EXERCISE INSTRUCTIONS:
Pull out each line of the listing below that contains the string "California", and copy those lines.

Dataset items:
▬▬▬▬▬▬▬▬▬▬

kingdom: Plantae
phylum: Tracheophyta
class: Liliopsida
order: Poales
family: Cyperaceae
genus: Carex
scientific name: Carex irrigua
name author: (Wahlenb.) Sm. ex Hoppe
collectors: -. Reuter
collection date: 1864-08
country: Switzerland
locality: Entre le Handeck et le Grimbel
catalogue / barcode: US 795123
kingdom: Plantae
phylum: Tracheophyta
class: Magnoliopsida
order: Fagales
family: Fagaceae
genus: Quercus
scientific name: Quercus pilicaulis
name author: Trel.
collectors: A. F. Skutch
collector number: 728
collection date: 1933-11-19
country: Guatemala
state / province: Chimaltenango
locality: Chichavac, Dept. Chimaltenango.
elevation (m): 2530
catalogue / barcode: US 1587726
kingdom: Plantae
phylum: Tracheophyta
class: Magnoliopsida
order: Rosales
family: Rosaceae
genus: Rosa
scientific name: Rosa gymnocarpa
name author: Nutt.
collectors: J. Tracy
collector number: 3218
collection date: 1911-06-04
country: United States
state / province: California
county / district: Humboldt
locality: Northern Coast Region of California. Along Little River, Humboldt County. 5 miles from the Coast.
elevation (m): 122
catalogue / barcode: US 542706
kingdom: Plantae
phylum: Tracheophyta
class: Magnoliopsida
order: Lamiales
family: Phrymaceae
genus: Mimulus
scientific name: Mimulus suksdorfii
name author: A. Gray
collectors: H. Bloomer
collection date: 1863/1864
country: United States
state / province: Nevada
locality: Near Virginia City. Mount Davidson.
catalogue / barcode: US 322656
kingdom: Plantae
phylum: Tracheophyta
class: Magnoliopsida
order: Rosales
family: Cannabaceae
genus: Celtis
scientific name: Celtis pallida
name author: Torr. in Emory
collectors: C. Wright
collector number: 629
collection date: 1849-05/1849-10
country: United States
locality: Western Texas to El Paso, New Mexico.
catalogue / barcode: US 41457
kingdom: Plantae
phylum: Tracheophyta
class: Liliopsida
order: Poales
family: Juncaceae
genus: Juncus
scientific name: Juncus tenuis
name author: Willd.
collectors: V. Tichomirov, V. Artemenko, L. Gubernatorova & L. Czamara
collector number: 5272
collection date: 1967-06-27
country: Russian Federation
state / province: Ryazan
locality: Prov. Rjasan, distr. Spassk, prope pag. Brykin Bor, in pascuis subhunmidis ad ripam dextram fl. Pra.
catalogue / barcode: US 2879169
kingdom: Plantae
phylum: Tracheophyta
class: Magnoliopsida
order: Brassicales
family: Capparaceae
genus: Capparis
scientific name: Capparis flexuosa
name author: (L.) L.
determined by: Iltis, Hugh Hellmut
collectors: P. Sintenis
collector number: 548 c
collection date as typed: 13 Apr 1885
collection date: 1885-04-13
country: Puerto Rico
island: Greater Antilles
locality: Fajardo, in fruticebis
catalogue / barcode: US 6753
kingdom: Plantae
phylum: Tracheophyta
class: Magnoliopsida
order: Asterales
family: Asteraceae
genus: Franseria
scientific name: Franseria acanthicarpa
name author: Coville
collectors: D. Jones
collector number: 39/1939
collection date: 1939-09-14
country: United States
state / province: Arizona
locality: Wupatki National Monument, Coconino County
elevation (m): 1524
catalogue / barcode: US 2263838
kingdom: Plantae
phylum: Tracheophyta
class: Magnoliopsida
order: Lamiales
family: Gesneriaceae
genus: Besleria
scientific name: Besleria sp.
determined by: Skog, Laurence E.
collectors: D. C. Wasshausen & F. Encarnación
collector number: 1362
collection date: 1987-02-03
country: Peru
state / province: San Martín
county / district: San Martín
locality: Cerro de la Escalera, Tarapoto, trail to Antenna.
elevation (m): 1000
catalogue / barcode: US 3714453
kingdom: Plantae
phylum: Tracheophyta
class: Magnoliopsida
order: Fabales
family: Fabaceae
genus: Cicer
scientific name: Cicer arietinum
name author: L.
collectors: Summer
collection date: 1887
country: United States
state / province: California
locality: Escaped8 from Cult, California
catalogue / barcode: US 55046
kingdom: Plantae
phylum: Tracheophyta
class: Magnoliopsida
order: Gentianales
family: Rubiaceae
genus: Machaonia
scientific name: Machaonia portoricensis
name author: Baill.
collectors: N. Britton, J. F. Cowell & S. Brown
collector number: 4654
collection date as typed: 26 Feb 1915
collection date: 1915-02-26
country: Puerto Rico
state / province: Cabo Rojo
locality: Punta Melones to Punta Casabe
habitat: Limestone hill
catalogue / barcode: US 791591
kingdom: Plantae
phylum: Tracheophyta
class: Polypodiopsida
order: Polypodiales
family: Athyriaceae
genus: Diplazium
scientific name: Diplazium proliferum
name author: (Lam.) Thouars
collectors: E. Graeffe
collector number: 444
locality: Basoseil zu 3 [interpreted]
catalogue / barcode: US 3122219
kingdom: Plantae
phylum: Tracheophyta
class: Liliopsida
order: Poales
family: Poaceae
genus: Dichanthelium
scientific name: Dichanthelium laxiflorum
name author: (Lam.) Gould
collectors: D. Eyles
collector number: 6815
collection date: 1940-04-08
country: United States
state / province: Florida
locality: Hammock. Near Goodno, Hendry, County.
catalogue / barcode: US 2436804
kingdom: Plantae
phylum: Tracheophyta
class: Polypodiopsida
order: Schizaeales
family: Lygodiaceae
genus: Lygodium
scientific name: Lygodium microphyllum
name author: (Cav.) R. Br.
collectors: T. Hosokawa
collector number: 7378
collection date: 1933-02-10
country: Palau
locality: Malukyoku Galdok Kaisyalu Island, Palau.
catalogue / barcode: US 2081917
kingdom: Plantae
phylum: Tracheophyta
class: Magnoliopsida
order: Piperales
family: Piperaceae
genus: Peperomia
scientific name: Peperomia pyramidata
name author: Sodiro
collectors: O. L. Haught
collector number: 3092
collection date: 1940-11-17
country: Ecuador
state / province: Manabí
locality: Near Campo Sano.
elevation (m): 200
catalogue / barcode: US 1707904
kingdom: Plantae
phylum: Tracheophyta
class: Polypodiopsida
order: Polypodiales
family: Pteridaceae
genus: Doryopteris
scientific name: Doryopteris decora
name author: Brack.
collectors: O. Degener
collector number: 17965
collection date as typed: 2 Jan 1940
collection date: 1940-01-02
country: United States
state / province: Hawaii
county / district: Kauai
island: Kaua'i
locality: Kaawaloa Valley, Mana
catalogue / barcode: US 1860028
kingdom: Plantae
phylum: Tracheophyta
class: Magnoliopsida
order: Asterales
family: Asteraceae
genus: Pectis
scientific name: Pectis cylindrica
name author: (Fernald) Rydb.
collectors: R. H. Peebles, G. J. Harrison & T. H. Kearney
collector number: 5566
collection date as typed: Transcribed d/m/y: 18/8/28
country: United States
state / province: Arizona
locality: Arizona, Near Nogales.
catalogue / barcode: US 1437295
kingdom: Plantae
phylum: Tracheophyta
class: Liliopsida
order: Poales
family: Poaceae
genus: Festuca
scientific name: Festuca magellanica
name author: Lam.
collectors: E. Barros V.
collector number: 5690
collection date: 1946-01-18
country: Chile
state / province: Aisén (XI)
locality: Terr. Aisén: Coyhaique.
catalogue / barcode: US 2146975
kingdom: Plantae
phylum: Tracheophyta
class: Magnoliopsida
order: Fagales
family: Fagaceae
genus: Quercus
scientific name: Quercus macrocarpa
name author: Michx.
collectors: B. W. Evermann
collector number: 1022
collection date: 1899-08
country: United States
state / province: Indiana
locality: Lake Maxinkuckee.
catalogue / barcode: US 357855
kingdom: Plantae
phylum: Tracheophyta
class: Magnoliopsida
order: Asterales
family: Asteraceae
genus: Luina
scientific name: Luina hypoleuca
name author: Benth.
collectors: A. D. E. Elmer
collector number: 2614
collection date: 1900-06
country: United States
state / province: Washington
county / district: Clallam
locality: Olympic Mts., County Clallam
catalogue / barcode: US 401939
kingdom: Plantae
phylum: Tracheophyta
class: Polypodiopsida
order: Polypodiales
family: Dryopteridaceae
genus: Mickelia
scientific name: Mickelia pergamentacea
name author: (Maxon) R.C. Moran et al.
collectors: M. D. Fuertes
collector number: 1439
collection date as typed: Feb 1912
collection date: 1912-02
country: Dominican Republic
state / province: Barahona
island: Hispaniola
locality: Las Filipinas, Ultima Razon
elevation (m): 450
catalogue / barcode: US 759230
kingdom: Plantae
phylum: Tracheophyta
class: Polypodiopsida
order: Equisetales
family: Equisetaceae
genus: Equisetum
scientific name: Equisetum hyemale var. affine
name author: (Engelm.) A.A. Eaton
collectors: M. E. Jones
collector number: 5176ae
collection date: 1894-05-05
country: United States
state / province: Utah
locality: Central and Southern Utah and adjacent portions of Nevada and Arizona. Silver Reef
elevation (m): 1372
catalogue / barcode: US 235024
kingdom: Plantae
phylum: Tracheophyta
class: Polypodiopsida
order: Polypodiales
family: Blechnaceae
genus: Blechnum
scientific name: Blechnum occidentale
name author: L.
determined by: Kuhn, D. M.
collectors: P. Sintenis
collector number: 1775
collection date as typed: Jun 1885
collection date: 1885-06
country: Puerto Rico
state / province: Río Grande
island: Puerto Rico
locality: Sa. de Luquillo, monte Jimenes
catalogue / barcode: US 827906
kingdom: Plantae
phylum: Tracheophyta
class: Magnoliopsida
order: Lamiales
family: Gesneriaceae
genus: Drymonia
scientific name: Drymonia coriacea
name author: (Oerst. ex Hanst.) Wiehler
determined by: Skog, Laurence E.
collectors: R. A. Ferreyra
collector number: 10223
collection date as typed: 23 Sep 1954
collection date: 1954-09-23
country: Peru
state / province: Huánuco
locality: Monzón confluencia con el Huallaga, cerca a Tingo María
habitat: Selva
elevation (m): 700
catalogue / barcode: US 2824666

▬▬▬▬▬▬▬▬▬▬

EXERCISE ANSWER:
state / province: California
locality: Northern Coast Region of California. Along Little River, Humboldt County. 5 miles from the Coast.
state / province: California
locality: Escaped8 from Cult, California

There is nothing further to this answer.